A handful of cars also spun out of control and crashed on I-57.

Illinois Department of Transportation crews were out with their plows, in an effort to keep the highways clear of snow and ice. The Illinois Toll Highway Authority is also prepared to mobilize its full fleet of 182 snowplows as necessary.

The conditions had many commuters opting for public transportation over driving, making many CTA buses and trains more crowded than normal.

Rose McAdams, who was using the Blue Line transit center in Jefferson Park, said she normally drives to work, but she didn’t want to on Friday because of the snow.

“I just decided to take the public transportation,” she said. “The CTA is good, it’s safer for me.”

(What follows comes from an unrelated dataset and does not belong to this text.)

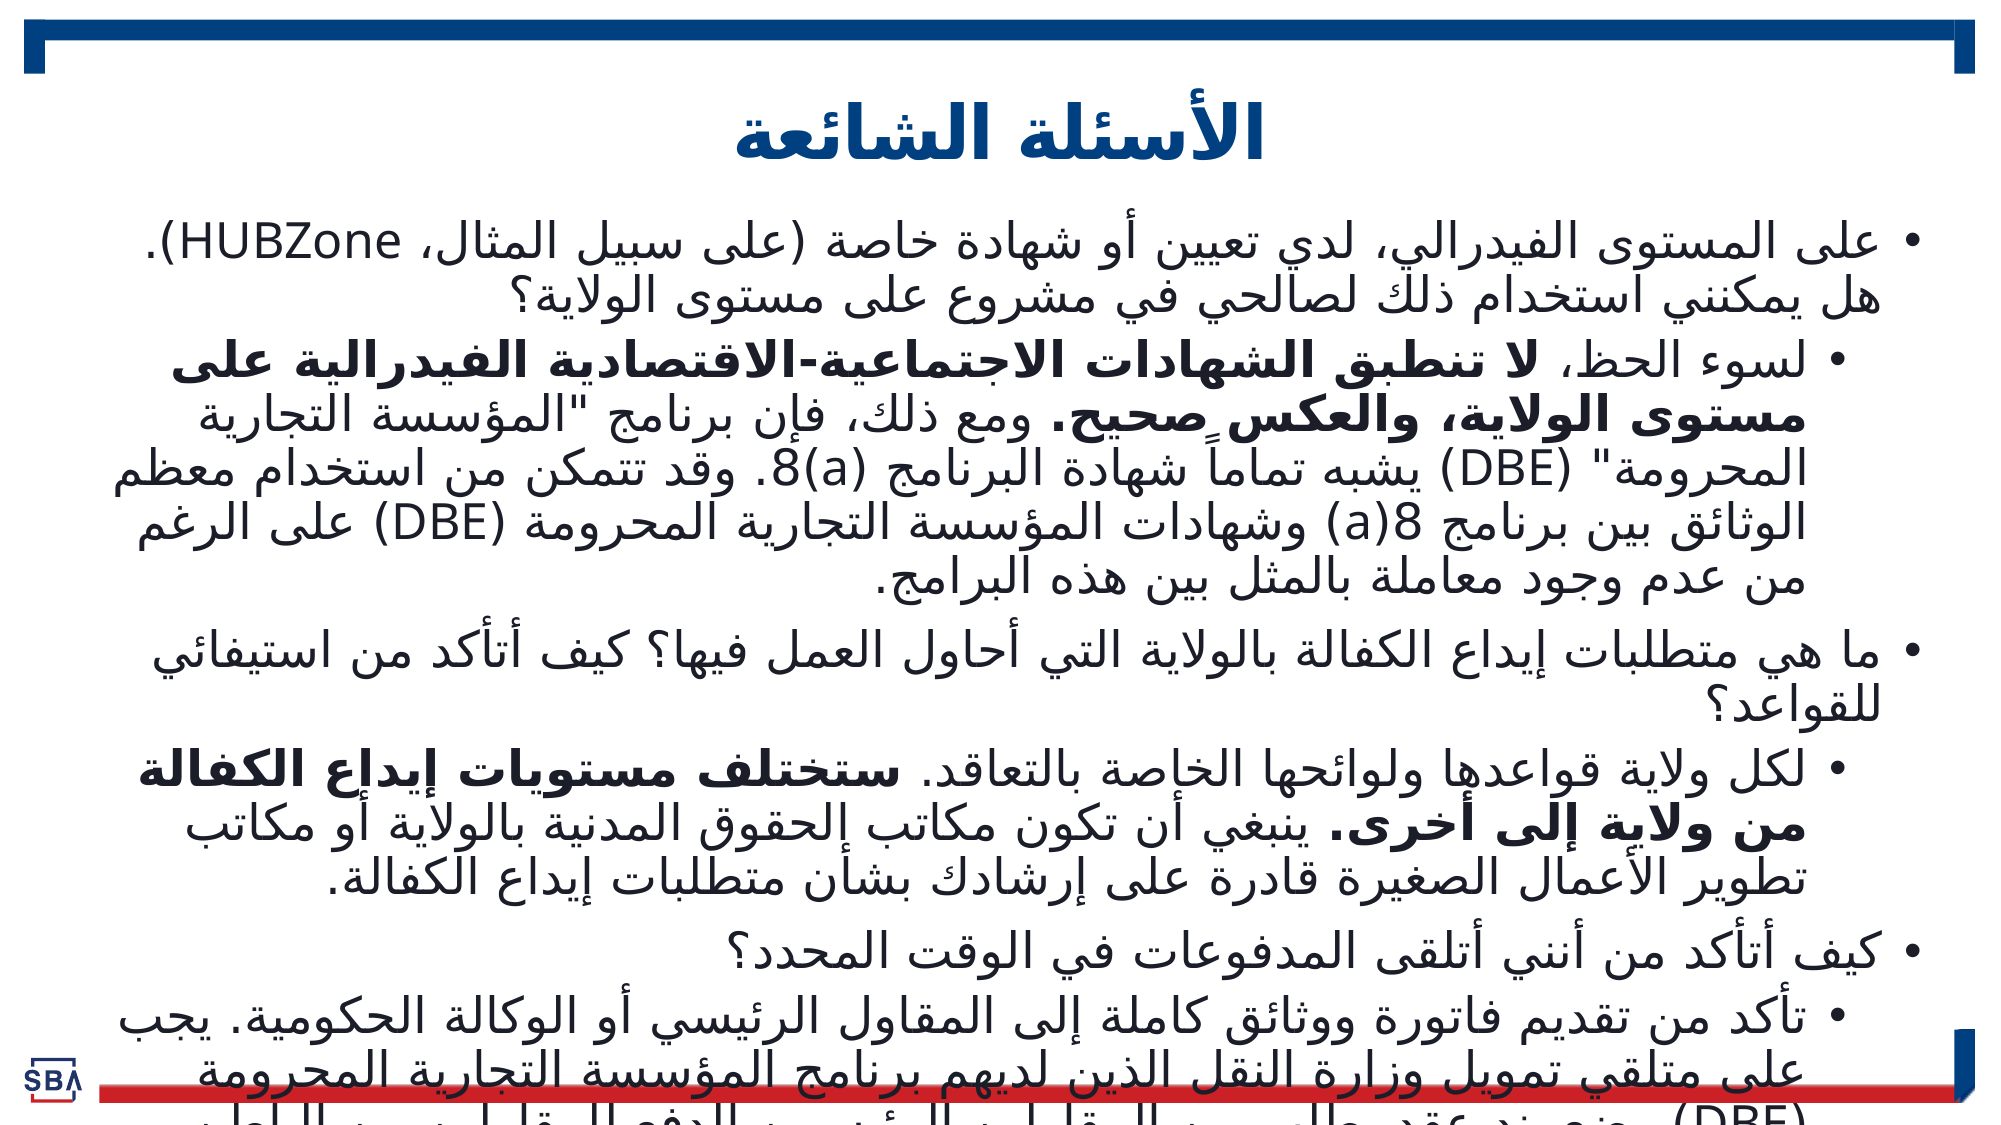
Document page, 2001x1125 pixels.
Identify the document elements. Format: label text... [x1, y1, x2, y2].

list على المستوى الفيدرالي، لدي تعيين أو شهادة خاصة (على سبيل المثال، HUBZone). هل يمكنني استخدام ذلك لصالحي في مشروع على مستوى الولاية؟ لسوء الحظ، لا تنطبق الشهادات الاجتماعية-الاقتصادية الفيدرالية على مستوى الولاية، والعكس صحيح. ومع ذلك، فإن برنامج "المؤسسة التجارية المحرومة" (DBE) يشبه تماماً شهادة البرنامج (a)8. وقد تتمكن من استخدام معظم الوثائق بين برنامج 8(a) وشهادات المؤسسة التجارية المحرومة (DBE) على الرغم من عدم وجود معاملة بالمثل بين هذه البرامج. ما هي متطلبات إيداع الكفالة بالولاية التي أحاول العمل فيها؟ كيف أتأكد من استيفائي للقواعد؟ لكل ولاية قواعدها ولوائحها الخاصة بالتعاقد. ستختلف مستويات إيداع الكفالة من ولاية إلى أخرى. ينبغي أن تكون مكاتب الحقوق المدنية بالولاية أو مكاتب تطوير الأعمال الصغيرة قادرة على إرشادك بشأن متطلبات إيداع الكفالة. كيف أتأكد من أنني أتلقى المدفوعات في الوقت المحدد؟ تأكد من تقديم فاتورة ووثائق كاملة إلى المقاول الرئيسي أو الوكالة الحكومية. يجب على متلقي تمويل وزارة النقل الذين لديهم برنامج المؤسسة التجارية المحرومة (DBE) وضع بند عقد يطلب من المقاولين الرئيسيين الدفع للمقاولين من الباطن مقابل الأداء المرضي لعقودهم في موعد لا يتجاوز 30 يوماً من استلام كل دفعة مقدمة إلى المقاول الرئيسي. [56, 208, 1937, 994]
title الأسئلة الشائعة [137, 87, 1863, 186]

Lester Armistad said it was more convenient for him to take the bus, rather than drive himself in the slippery conditions.

“Let the CTA take it,” he said. “You just sit back and relax.”

Greg Zorn took a bus to the Jefferson Park transit center to catch a Blue Line train. He said his bus driver had to take it very slowly.

“They’re good. They do their job pretty well,” he said. “It was treacherous. The road are starting to clear up now, but this morning it was really bad.”

Rachel Brockway opted to walk to work. At one point, she couldn’t find the sidewalk because of all the snow, so she walked in the street.

“As long as nobody runs me over, I don’t mind. It’s kind of messy, but it’s Chicago

Andy Samways gave it a shot on his bicycle, but it proved to be a big challenge turning the wheels with all the snow, slush and ice.

“The tires don’t really grip, so it’s kind of exciting,” he said. “It’s quite difficult. I mean, it’s hard to keep it upright, it’s difficult to stop the wheels sliding out.”

The heavy snow made for rough going for those who had to break out their shovels.

“I’m hoping always to put it away,” Simon Aloits said. “We have a snow blower, and getting it through the entranceway is more challenging than getting a shovel out. It would take 20 minutes to get it started.”